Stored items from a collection
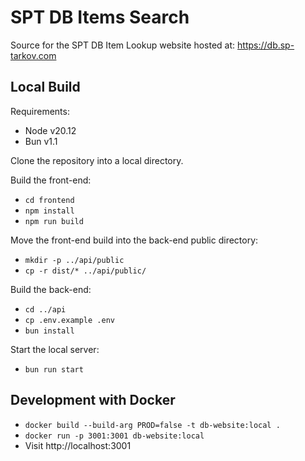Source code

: # SPT DB Items Search

Source for the SPT DB Item Lookup website hosted at:
https://db.sp-tarkov.com

## Local Build

Requirements:
- Node v20.12
- Bun v1.1

Clone the repository into a local directory.

Build the front-end:
- `cd frontend`
- `npm install`
- `npm run build`

Move the front-end build into the back-end public directory:
- `mkdir -p ../api/public`
- `cp -r dist/* ../api/public/`

Build the back-end:
- `cd ../api`
- `cp .env.example .env`
- `bun install`

Start the local server:
- `bun run start`

## Development with Docker

- `docker build --build-arg PROD=false -t db-website:local .`
- `docker run -p 3001:3001 db-website:local`
- Visit http://localhost:3001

■ **Prompt**: In the answer, the entries must appear exactly as above, without the images.

■ **Result of the exercise**:
Source code

: # SPT DB Items Search

Source for the SPT DB Item Lookup website hosted at:
https://db.sp-tarkov.com

## Local Build

Requirements:
- Node v20.12
- Bun v1.1

Clone the repository into a local directory.

Build the front-end:
- `cd frontend`
- `npm install`
- `npm run build`

Move the front-end build into the back-end public directory:
- `mkdir -p ../api/public`
- `cp -r dist/* ../api/public/`

Build the back-end:
- `cd ../api`
- `cp .env.example .env`
- `bun install`

Start the local server:
- `bun run start`

## Development with Docker

- `docker build --build-arg PROD=false -t db-website:local .`
- `docker run -p 3001:3001 db-website:local`
- Visit http://localhost:3001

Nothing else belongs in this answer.